Dr. Videlock has had a longtime interest in the brain-gut axis and has published extensively in the field of irritable bowel syndrome. Her current research, which she started in the STAR program, seizes on emerging evidence on the role of the gut in Parkinson’s disease. It has been known that in people with Parkinson’s, the same build-up of abnormal protein deposits known as Lewy bodies that occur in the brain is found in the gut. Recently, though, studies in animal models have suggested that this pathology could travel from the gut to the brain.

“There had been a hypothesis for a while that the gut could be a site of initiation of Parkinson’s disease, and now there is stronger evidence for that, although it’s still controversial,” Dr. Videlock notes. “This would be exciting, because this is a slow-developing disease and if it can be detected in the gut before it reaches the brain, that would open the door to treatment that would prevent symptoms from developing.”

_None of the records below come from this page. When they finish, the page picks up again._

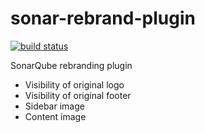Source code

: sonar-rebrand-plugin
====================
[![build status](https://travis-ci.org/arthepsy/sonar-rebrand-plugin.svg?branch=master)](https://travis-ci.org/arthepsy/sonar-rebrand-plugin/)

SonarQube rebranding plugin

* Visibility of original logo  
* Visibility of original footer  
* Sidebar image  
* Content image  

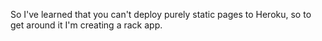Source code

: So I've learned that you can't deploy purely static pages to Heroku, so to get around it I'm creating a rack app.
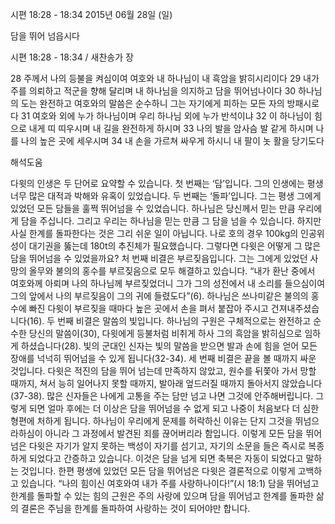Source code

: 시편 18:28 - 18:34 
2015년 06월 28일 (일)

담을 뛰어 넘읍시다



시편 18:28 - 18:34 / 새찬송가  장


28 주께서 나의 등불을 켜심이여 여호와 내 하나님이 내 흑암을 밝히시리이다 
29 내가 주를 의뢰하고 적군을 향해 달리며 내 하나님을 의지하고 담을 뛰어넘나이다 
30 하나님의 도는 완전하고 여호와의 말씀은 순수하니 그는 자기에게 피하는 모든 자의 방패시로다 
31 여호와 외에 누가 하나님이며 우리 하나님 외에 누가 반석이냐 
32 이 하나님이 힘으로 내게 띠 띠우시며 내 길을 완전하게 하시며 
33 나의 발을 암사슴 발 같게 하시며 나를 나의 높은 곳에 세우시며 
34 내 손을 가르쳐 싸우게 하시니 내 팔이 놋 활을 당기도다

해석도움





다윗의 인생은 두 단어로 요약할 수 있습니다. 첫 번째는 ‘담’입니다. 그의 인생에는 평생 너무 많은 대적과 박해와 유혹이 있었습니다. 두 번째는 ‘돌파’입니다. 그는 평생 그에게 있었던 모든 담들을 훌쩍 뛰어넘을 수 있었습니다. 하나님은 당신께서 믿는 만큼 우리에게 담을 주십니다. 그리고 우리는 하나님을 믿는 만큼 그 담을 넘을 수 있습니다. 하지만 사실 한계를 돌파한다는 것은 그리 쉬운 일이 아닙니다. 나로 호의 경우 100kg의 인공위성이 대기권을 뚫는데 180t의 추진체가 필요했습니다. 그렇다면 다윗은 어떻게 그 많은 담을 뛰어넘을 수 있었을까요?
처 번째 비결은 부르짖음입니다. 그는 그에게 있었던 사망의 올무와 불의의 홍수를 부르짖음으로 모두 해결하고 있습니다.
“내가 환난 중에서 여호와께 아뢰며 나의 하나님께 부르짖었더니 그가 그의 성전에서 내 소리를 들으심이여 그의 앞에서 나의 부르짖음이 그의 귀에 들렸도다”(6).
하나님은 쓰나미같은 불의의 홍수에 빠진 다윗이 부르짖을 때마다 높은 곳에서 손을 펴서 붙잡아 주시고 건져내주셨습니다(16).
두 번째 비결은 말씀의 빛입니다. 하나님의 구원은 구체적으로는 완전하고 순수한 당신의 말씀이(30), 다윗에게 등불처럼 비취게 하사 그의 흑암을 밝히심으로 임하게 하셨습니다(28). 빛의 군대인 신자는 빛의 말씀을 받으면 발과 손에 힘을 얻어 모든 장애를 넉넉히 뛰어넘을 수 있게 됩니다(32-34). 세 번째 비결은 끝을 볼 때까지 싸운 것입니다. 다윗은 적진의 담을 뛰어 넘는데 만족하지 않았고, 원수를 뒤쫓아 가서 망할 때까지, 쳐서 능히 일어나지 못할 때까지, 발아래 엎드러질 때까지 돌아서지 않았습니다(37-38). 많은 신자들은 나에게 고통을 주는 담만 넘고 나면 그것에 안주해버립니다. 그렇게 되면 얼마 후에는 더 이상은 담을 뛰어넘을 수 없게 되고 나중이 처음보다 더 심한 형편에 처하게 됩니다. 하나님이 우리에게 문제를 허락하신 이유는 단지 그것을 뛰넘으라하심이 아니라 그 과정에서 발견된 죄를 끊어버리라 함입니다. 이렇게 모든 담을 뛰어넘은 다윗은 자기가 알지 못하는 백성이 자기를 섬기고, 자기의 소문을 들은 즉시로 복종하게 되었다고 간증하고 있습니다. 이것은 담을 넘게 되면 축복은 자동이 되었다고 말하는 것입니다. 한편 평생에 있었던 모든 담을 뛰어넘은 다윗은 결론적으로 이렇게 고백하고 있습니다.
“나의 힘이신 여호와여 내가 주를 사랑하나이다!”(시 18:1)
담을 뛰어넘고 한계를 돌파할 수 있는 힘의 근원은 주의 사랑에 있으며 담을 뛰어넘고 한계를 돌파한 삶의 결론은 주님을 한계를 돌파하여 사랑하는 것이 되어야만 합니다.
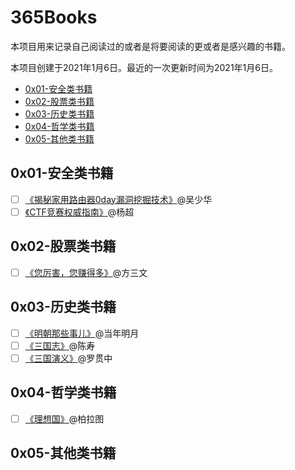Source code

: # 365Books

本项目用来记录自己阅读过的或者是将要阅读的更或者是感兴趣的书籍。

本项目创建于2021年1月6日。最近的一次更新时间为2021年1月6日。

- [0x01-安全类书籍]()
- [0x02-股票类书籍]()
- [0x03-历史类书籍]()
- [0x04-哲学类书籍]()
- [0x05-其他类书籍]()

## 0x01-安全类书籍

- [ ] [《揭秘家用路由器0day漏洞挖掘技术》](https://item.jd.com/11734639.html)@吴少华
- [ ] [《CTF竞赛权威指南》](https://item.jd.com/13041828.html)@杨超

## 0x02-股票类书籍

- [ ] [《您厉害，您赚得多》](https://item.jd.com/12192349.html)@方三文

## 0x03-历史类书籍

- [ ] [《明朝那些事儿》](https://item.jd.com/12214768.html)@当年明月
- [ ] [《三国志》](https://item.jd.com/11791579.html)@陈寿
- [ ] [《三国演义》](https://item.jd.com/12656706.html)@罗贯中

## 0x04-哲学类书籍

- [ ] [《理想国》](https://item.jd.com/12897386.html)@柏拉图

## 0x05-其他类书籍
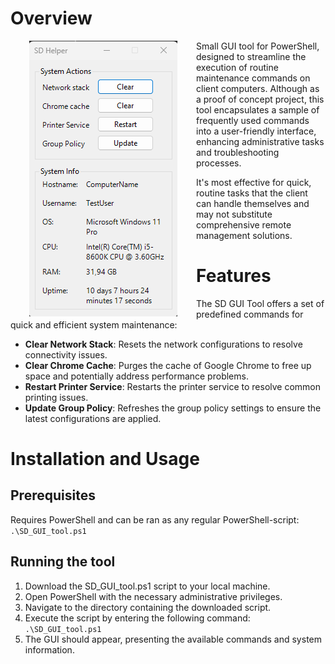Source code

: # Overview
<p>
<img align="left" hspace="30" src="./sd-helper.png" alt="Image of SD-Helper"/>
</p>
<p>
Small GUI tool for PowerShell, designed to streamline the execution of routine maintenance commands on client computers. Although as a proof of concept project, this tool encapsulates a sample of frequently used commands into a user-friendly interface, enhancing administrative tasks and troubleshooting processes.
</p>
<p>
It's most effective for quick, routine tasks that the client can handle themselves and may not substitute comprehensive remote management solutions.
</p>

# Features
<p>
The SD GUI Tool offers a set of predefined commands for quick and efficient system maintenance:
</p>

   - <b>Clear Network Stack</b>: Resets the network configurations to resolve connectivity issues.
   - <b>Clear Chrome Cache</b>: Purges the cache of Google Chrome to free up space and potentially address performance problems.
   - <b>Restart Printer Service</b>: Restarts the printer service to resolve common printing issues.
   - <b>Update Group Policy</b>: Refreshes the group policy settings to ensure the latest configurations are applied.

# Installation and Usage

## Prerequisites

Requires PowerShell and can be ran as any regular PowerShell-script:
`.\SD_GUI_tool.ps1`

## Running the tool

1. Download the SD_GUI_tool.ps1 script to your local machine.
2. Open PowerShell with the necessary administrative privileges.
3. Navigate to the directory containing the downloaded script.
4. Execute the script by entering the following command:
   `.\SD_GUI_tool.ps1`
5. The GUI should appear, presenting the available commands and system information.
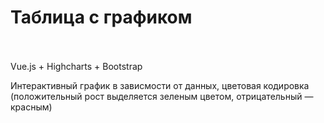 # Таблица с графиком <br><br>
 
Vue.js + Highcharts + Bootstrap <br>

Интерактивный график в зависмости от данных, цветовая кодировка (положительный рост выделяется зеленым цветом, отрицательный — красным) <br>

Whether or not Parkinson’s originates in the gut, it is indisputable that people with the disease experience gastrointestinal symptoms. “It is definitely a disease of the gut-brain axis,” Dr. Videlock says. “It’s also a disease for which we have good experimental tools, and there are outstanding opportunities for collaboration with the neurologists and neuroscientists at UCLA. Studying the gut aspect of Parkinson’s could lead to important developments, because it’s difficult to study the brain in living humans.” In addition, she notes, research has shown an increased prevalence of Parkinson’s disease in patients with inflammatory bowel disease.

Dr. Videlock is currently examining the role of inflammation in the gut-brain axis in Parkinson’s. As part of a pilot feasibility study funded by the division’s CURE: Digestive Diseases Research Center, she is working with a mouse model that overexpresses the protein that causes Parkinson’s disease. Dr. Videlock is currently analyzing the brain and colon tissue of the mice at two different time points to assess the inflammation-related changes. “I hope to identify both gastrointestinal biomarkers for the disease and gut-specific mechanisms that are part of the pathogenesis,” she explains.

Dr. Videlock, like Dr. Jacob, says the key to her training as a clinician-investigator was the protected research time STAR provided. “STAR invests in giving you the time to educate yourself, develop your techniques, and acquire the technical and cognitive skills that you need in order to succeed,” she says. “And unlike traditional MD/PhD programs where you start your PhD before doing any clinical work, we have already had that experience and figured out what we are interested in based on our work as doctors. Biomedical research needs clinician investigators because we come with a different perspective. It can be hard for clinicians to succeed in research, but STAR provides the ideal preparation.”